Sendo um dos grandes pensadores da atualidade, é de se esperar que um filme do escritor Paul B. Preciado, ainda mais um que carrega as palavras “minha biografia” no título, gere expectativas. Até porque o sujeito sabe escrever sobre si. Seu livro “Testo Junkie”, por exemplo, é metade diário de transição de gênero, metade teoria do contemporâneo e inteiramente explosivo.

Sua palavra é poderosa porque Preciado sabe costurar livremente pelo rico arsenal filosófico, indo de Burroughs a Foucault em um piscar de olhos. A questão que surge diante deste “Orlando” então é: pode o autor fazer com a câmera o que faz com a caneta?

“Orlando”, o romance de Virginia Woolf, é tomado por Preciado como marco na literatura trans. Daí a identificação do diretor estreante com o protagonista do livro, que lá pelas tantas da narrativa acorda no corpo de uma mulher. A estratégia de Preciado é a seguinte: contar sua história de vida através do romance, convocando uma miríade de atores queer para interpretar a personagem. Misturando ficção e documentário, Preciado coloca esses corpos para narrar suas respectivas trajetórias, nas quais relatos tirados do livro se misturam a outros indubitavelmente reais. No processo, alguns episódios do romance são reimaginados: é assim que a rainha Elizabeth é substituída por um psiquiatra, figura de autoridade à qual pessoas trans devem se submeter para provar sua sanidade.

DISCURSO REPETITIVO

É interessante. Mas o primeiro problema do filme é que Preciado está longe de saber criar imagens visualmente distintas. Uma passagem no início da projeção rodada em um bosque me trouxe à mente um outro experimento recente, que também tira da palavra escrita a matéria-prima para a ficcionalização cinematográfica: falo de “Um Casal”, de Frederick Wiseman, que coloca uma atriz para interpretar as cartas de Anna Tolstói ao célebre marido. No caso, a lembrança se mostra extremamente desfavorável a Preciado: o filme de Wiseman oferece inúmeros exemplos de como representar cinematograficamente um espaço muito similar – um bosque – de forma bem mais interessante.

Falo aqui, claro, em termos pictóricos. É que a falta de uma imagem que fale por si aflige uma porção significativa de “Orlando”. Boa parte do tempo, Preciado se lança num falatório em off incessante e, por vezes, francamente irritante. Quando se utiliza de procedimentos fílmicos, o resultado é pueril, como no match cut que passa do cineasta escrevendo em uma escrivaninha a Orlando executando a mesma ação. Como se depois de tudo que foi dito, precisássemos de ainda mais essa lembrança da relação entre o romance e as vidas trans em tela.

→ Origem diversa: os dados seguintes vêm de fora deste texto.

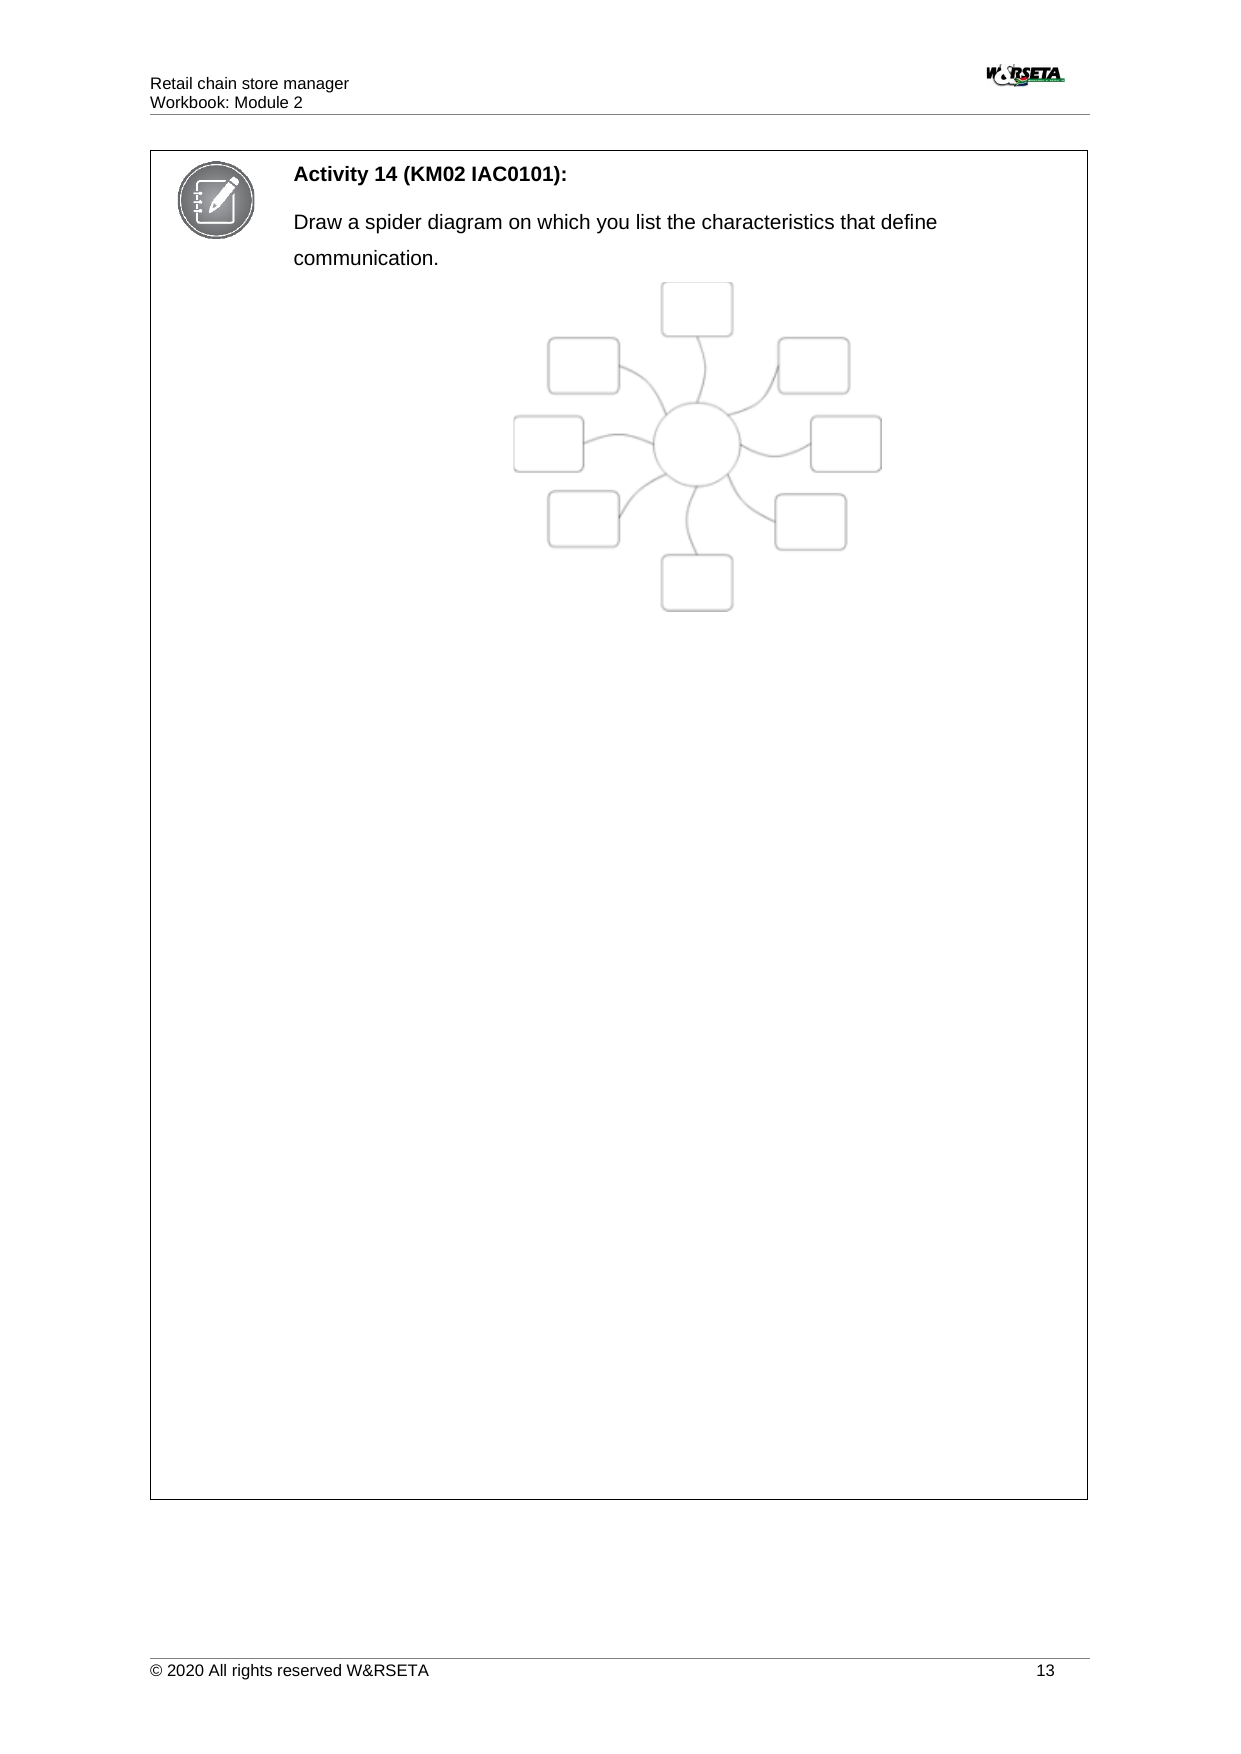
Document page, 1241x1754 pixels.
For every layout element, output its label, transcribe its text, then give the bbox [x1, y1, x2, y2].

table_header Activity 14 (KM02 IAC0101): Draw a spider diagram on which you list the characteristics that define communication. [283, 151, 1087, 1498]
picture [986, 64, 1065, 87]
picture [177, 161, 255, 239]
picture [513, 282, 882, 612]
table_header [151, 151, 281, 1498]
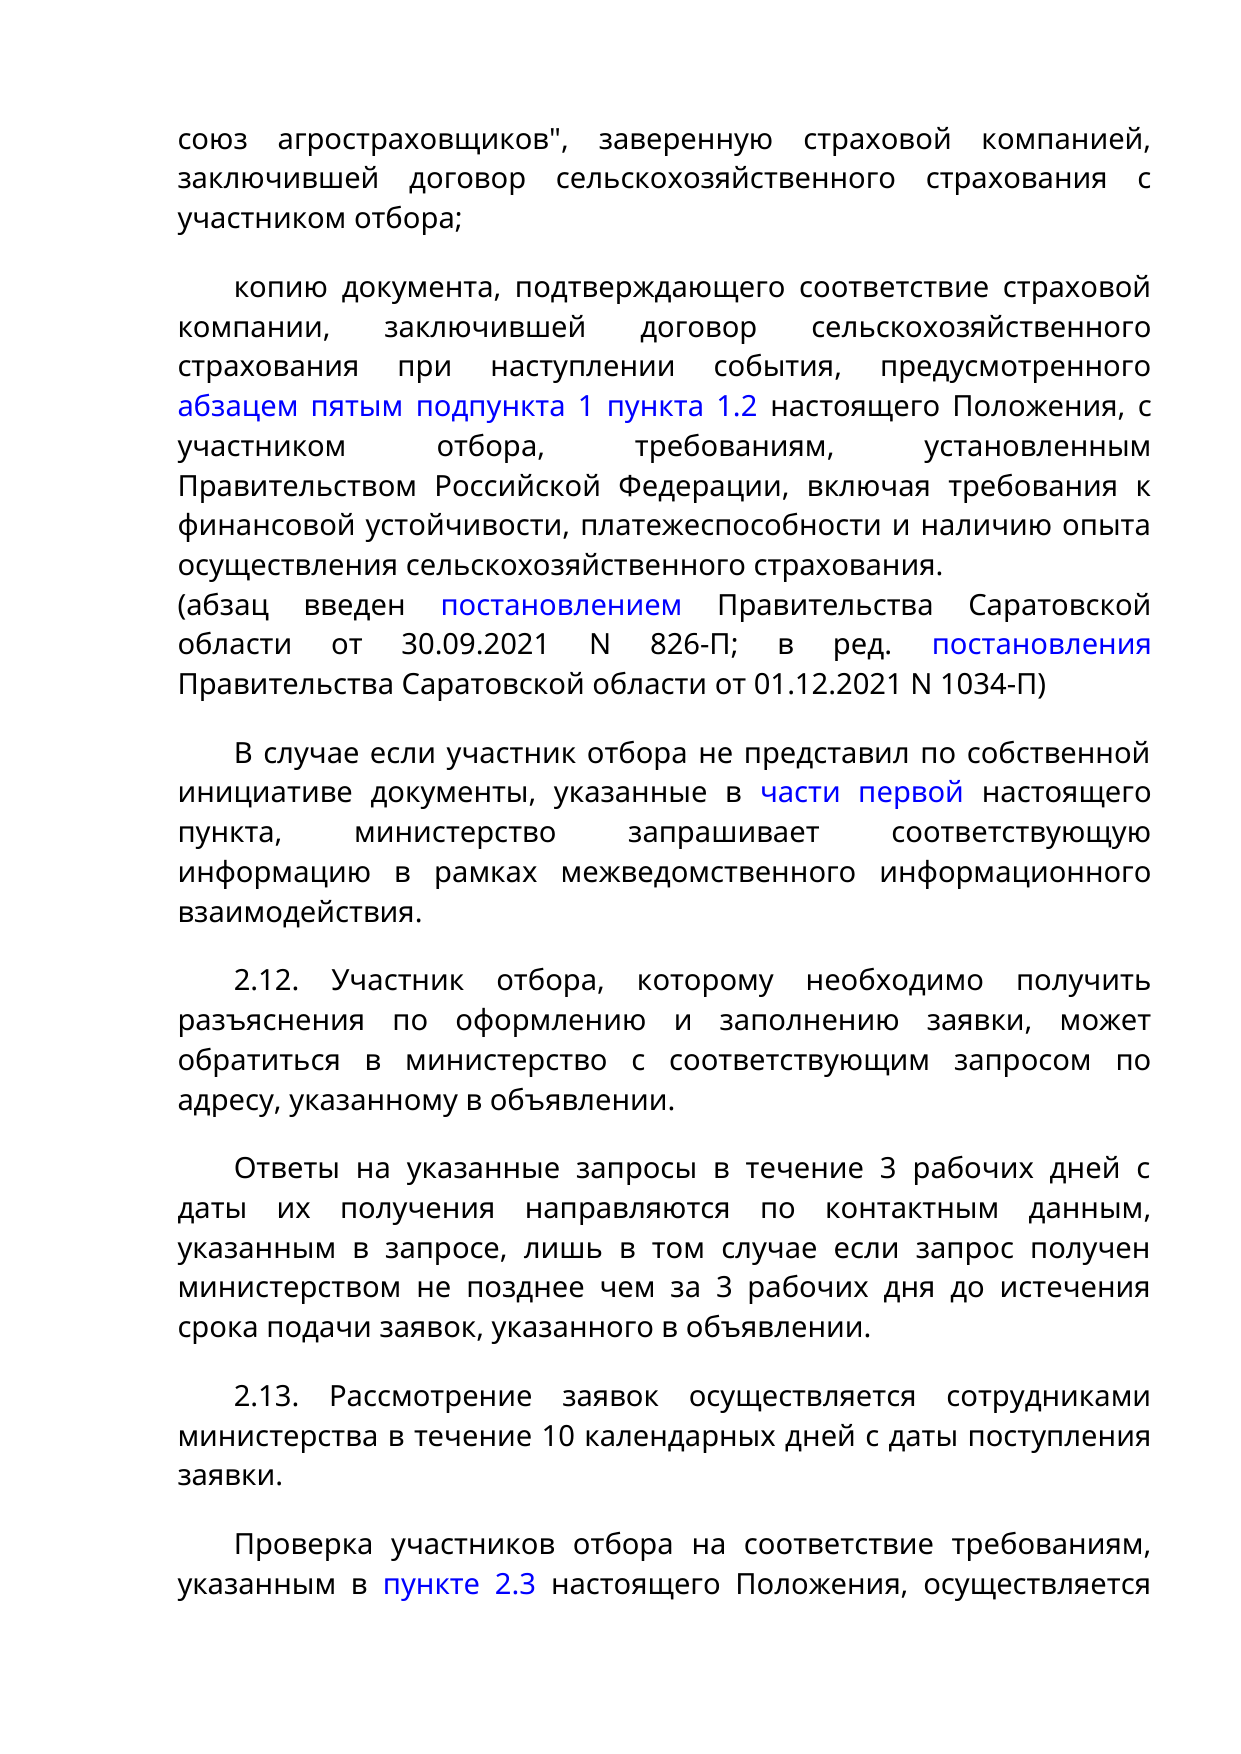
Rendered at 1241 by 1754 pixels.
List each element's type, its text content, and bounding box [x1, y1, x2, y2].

É estranho.

Ou melhor: excessivamente pedagógico e um pedagogismo que não aparece em seus textos. Aqui uso pedagogismo no sentido de um discurso reiterativo e, em alguma medida, óbvio. Melhor dizendo: em seus textos, mesmo os mais acadêmicos, o autor é menos discursivo do que criativo. No filme, o discurso soa reiterativo, pleonástico.

FORÇA FINAL

E no entanto, é inegável que o filme tem força. Como? Em momentos como nos relatos de atores sobre a dificuldade de acesso à terapia hormonal pelas vias legais, por exemplo, que tornam explícito o modo como os fármacos sempre pressupõem um uso que é codificado binariamente. Ou seja: quando o diretor relaxa e deixa “Orlando” correr solto, a coisa engata – até porque alguns dos rostos filmados por Preciado carregam bastante poder expressivo.

Nesse sentido, o terço final, se não redime totalmente os tropeços do diretor pelo caminho, chega ao efeito catártico desejado, especialmente no resgate de imagens de arquivos de algumas das pioneiras trans. De modo que a resposta à pergunta feita no início do texto – pode o autor fazer com a câmera o que faz com a caneta? – só pode ser uma: depende. Desde que Preciado use mais a sorte do que o juízo, ele se sairá bem.